Lead Based Paint Bill Passes

Senate Bill 158, sponsored by Sen. Bobby Singleton (D-Greensboro), will provided greater authority to the Alabama Department of Public Health (DPH) to enforce Alabama’s Lead Reduction Act. Alabama REALTORS® engaged on this bill several years ago, with bill sponsors and other stakeholders, to ensure children are better protected from lead poisoning from pre-1978 paint while maintaining proper guidelines are followed for enforcement. The bill allows DPH to fine contractors for violations of the Act, from $250 a day with a maximum of $5,000. The bill went to Governor Ivey for her signature.


Wake Surfing Bill Dies

A bill aimed at protecting property owners and others on Alabama’s lakes from wake surfing failed to pass late Thursday night. Senator Garlan Gudger (R-Huntsville) and Representative Ginny Shaver (R-Leesburg) sponsored SB 281, which, as introduced, added statewide requirements for wake surfers to wear life vests and prohibited wake surfing within set distances of docks and other locations. Wake surfing is where a person surfs the wake of a boat, utilizing the wake to propel forward rather than being pulled by the boat via a rope like skiing or wake boarding. Wake surfing boats are designed to put off large wakes, which allows the wake to be surfed but can cause problems with increased wear on docks, erosion on shorelines and danger to swimmers and other boats.

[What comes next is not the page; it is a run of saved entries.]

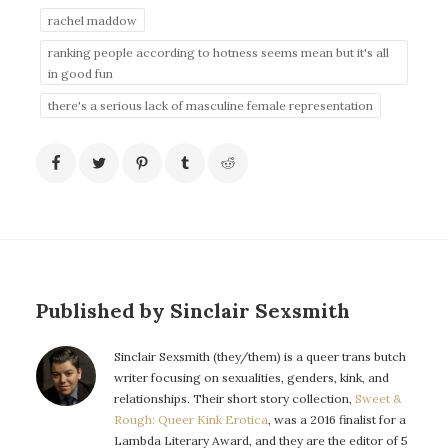
rachel maddow
ranking people according to hotness seems mean but it's all
in good fun
there's a serious lack of masculine female representation
Published by Sinclair Sexsmith
Sinclair Sexsmith (they/them) is a queer trans butch
writer focusing on sexualities, genders, kink, and
relationships. Their short story collection,
Sweet &
Rough: Queer Kink Erotica
, was a 2016 finalist for a
Lambda Literary Award, and they are the editor of 5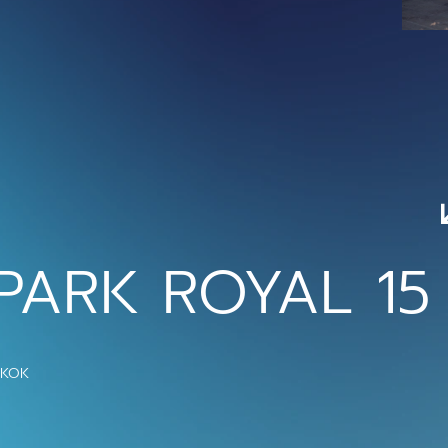
PARK ROYAL 15
GKOK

The bill was gradually whittled down in the House, first to only apply to man-made bodies of water and then only to apply to Smith Lake. While the bill passed both chambers, the Senate did not concur with the changes made in the House, and an attempted conference committee to reach a compromise failed for lack of time.


Other Bills

Several other bills of interest passed the Legislature. The Education Trust Fund (ETF) budget was approved Wednesday after the House agreed to amendments added by the Senate. The $8.2 billion budget contains a pay raise of at least 4% to teachers with more experienced teachers receiving higher raises, a $200 increase in per-classroom spending for supplies, and $20 million for math coaches, which was accompanied by another passed bill, the “Numeracy Act” to increase math standards in the state.

The Legislature also made changes to requirements for Unemployment Compensation. SB 224 will require individuals applying for or who have received unemployment compensation to contact at least three prospective employers for each week of unemployment claimed.

From a tax standpoint, the Legislature passed a bill increasing the optional standard deduction by $1,000 for joint filers and $500 for individuals, the adjusted gross income range in order to claim the maximum option standard deduction by $2,000 up to $35,000, and the adjusted gross income range allowed to claim dependent exemptions by $20,000 up to $50,000.


Looking Ahead

The Legislature may return this year for a special session. While as yet undecided, the final tranche of American Rescue Plan Act (ARPA) funds is expected to come to the state this summer, and the legislature must appropriate the funds for them to be used.